GEORGE: HIS LIFE AND OUR TIMES

By Murray Chass

July 14, 2010

Ralph Houk was the first to see the imminent danger of working for the Yankees under George Steinbrenner. His first clue came on opening day at Yankee Stadium, the Yankees’ first home game with Steinbrenner as principal owner.Steinbrenner7 225

During the pre-game introductions, as the Yankees’ players lined up along the first base line, Steinbrenner took an envelope from his jacket pocket and jotted down about half a dozen uniform numbers. After the game he handed Houk the envelope and told the manager to tell those players to get their hair cut.

This was nothing Houk had ever experienced in his many years in baseball, and that was only the beginning. More such nonsense would follow, and Houk, the veteran baseball man, resigned on the last day of the season.

Most other managers who left Steinbrenner’s employ would not leave voluntarily. The owner became infamous for firing them. He also recycled them and fired them again. He fired general managers, too.

Steinbrenner was a tough man to work for, whether the employee was a secretary or the club president.

Al Rosen, who was the Yankees’ president in the latter 1970s, told of the vacation he took one winter to a Caribbean island during which he was besieged by telephone calls from Steinbrenner.

“There was one telephone on the island, and George found the number,” Rosen related. After several annoying calls, Rosen abandoned his vacation and went home. “I figured if I was going to have to spend my vacation on the phone with George,” Rosen said, “I might as well not be on vacation.”

Steinbrenner died of a heart attack on Tuesday only nine days after his 80th birthday. His reign of terror, however, had ended several years earlier when a series of stroke-like episodes reduced his ability to function physically and mentally.

Steinbrenner Thumbs-up 225Steinbrenner was a man of conflicting personalities. Though he treated his employees brutally, believing that was the way to get the most out of them – “creative tension,” the system is called – Steinbrenner was a benefactor of many young men and women of college age and also made generous contributions to colleges.

To people, especially women, who did not work for him, Steinbrenner could be charming.

But there was the secretary who brought the owner a document he had requested as he met with several reporters in his office. Seeing that it was the wrong document, Steinbrenner harshly barked at the secretary, “Just get what I want.”

(Stored records)
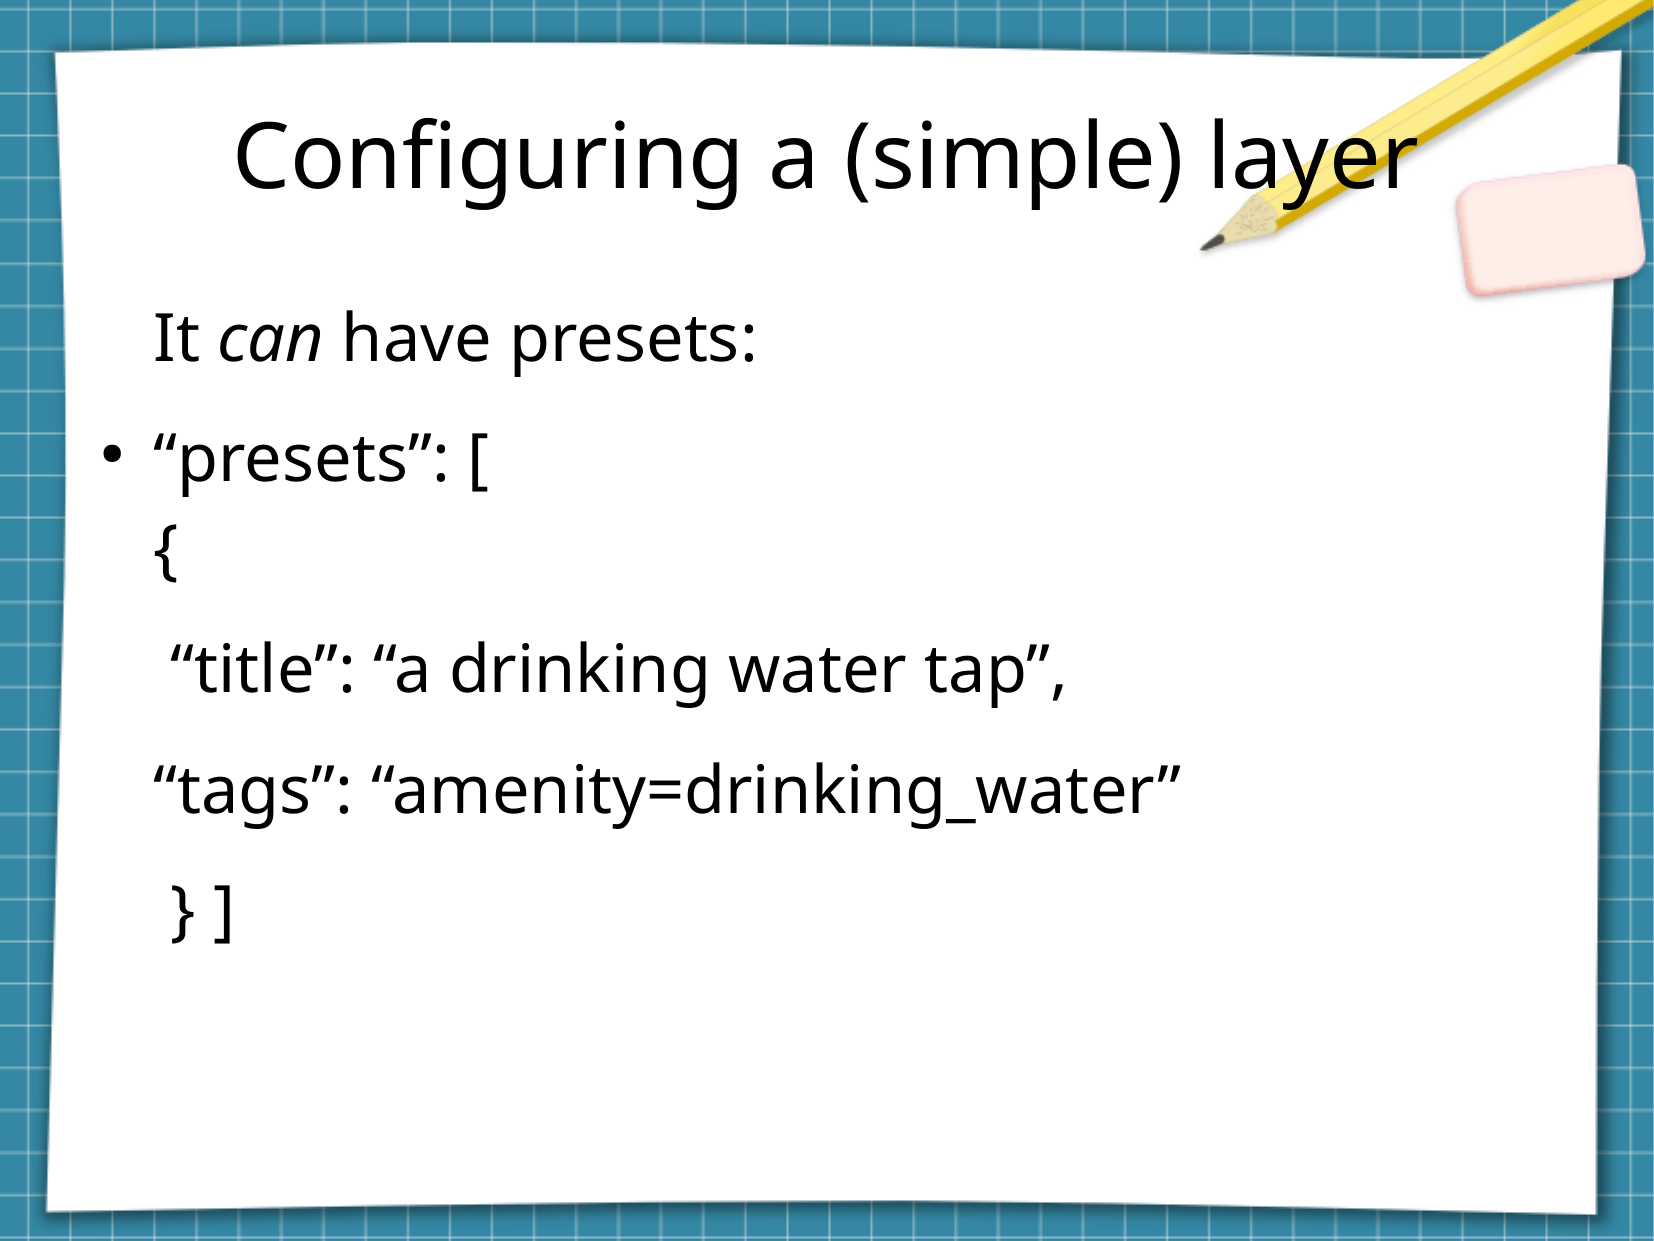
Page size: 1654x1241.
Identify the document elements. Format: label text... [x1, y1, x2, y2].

picture [0, 0, 1654, 1241]
list It can have presets: “presets”: [ { “title”: “a drinking water tap”, “tags”: “amenity=drinking_water” } ] [82, 290, 1571, 1138]
title Configuring a (simple) layer [82, 49, 1571, 257]
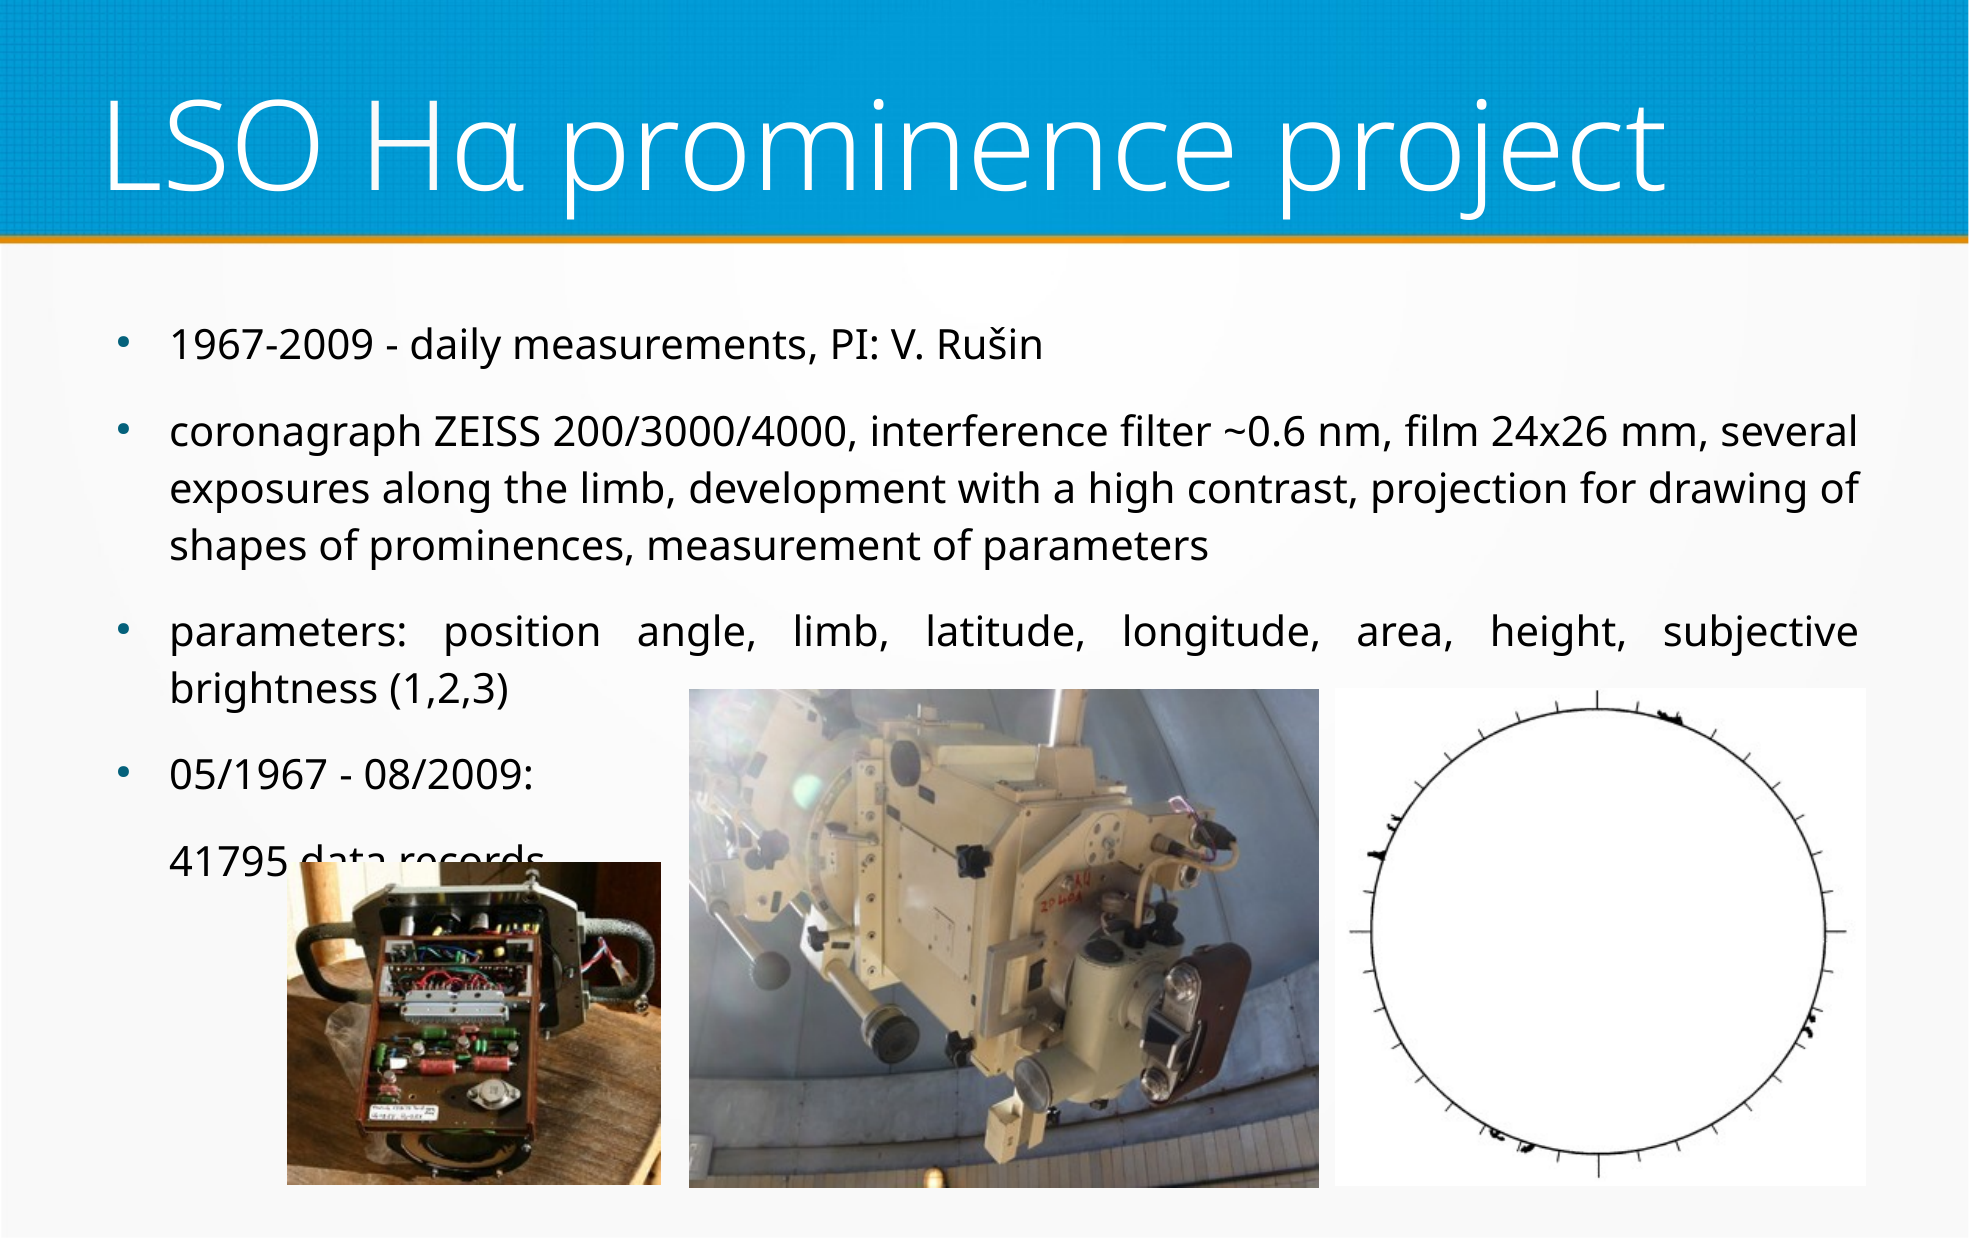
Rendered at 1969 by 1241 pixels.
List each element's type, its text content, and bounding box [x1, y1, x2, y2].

title LSO Hα prominence project [98, 19, 1870, 227]
picture [0, 233, 1969, 1241]
list 1967-2009 - daily measurements, PI: V. Rušin coronagraph ZEISS 200/3000/4000, interference filter ~0.6 nm, film 24x26 mm, several exposures along the limb, development with a high contrast, projection for drawing of shapes of prominences, measurement of parameters parameters: position angle, limb, latitude, longitude, area, height, subjective brightness (1­,­2,3) 05/1967 ­- 08/2009: 41795 data records [98, 315, 1861, 1081]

### Short task 1
Duplicate the passage of the Steinbrenner column from "This was nothing" up to and including "of the season.".
### Short task 2
In the stored records, substitute "enclosing box" for "bounding box" in the lines from the line with "Rendered at 1969 by 1241 pixels." up to and including the last line of the records, changing nothing else. Give only those lines.

### Response 1
This was nothing Houk had ever experienced in his many years in baseball, and that was only the beginning. More such nonsense would follow, and Houk, the veteran baseball man, resigned on the last day of the season.

### Response 2
Rendered at 1969 by 1241 pixels.
List each element's type, its text content, and enclosing box [x1, y1, x2, y2].

title LSO Hα prominence project [98, 19, 1870, 227]
picture [0, 233, 1969, 1241]
list 1967-2009 - daily measurements, PI: V. Rušin coronagraph ZEISS 200/3000/4000, interference filter ~0.6 nm, film 24x26 mm, several exposures along the limb, development with a high contrast, projection for drawing of shapes of prominences, measurement of parameters parameters: position angle, limb, latitude, longitude, area, height, subjective brightness (1­,­2,3) 05/1967 ­- 08/2009: 41795 data records [98, 315, 1861, 1081]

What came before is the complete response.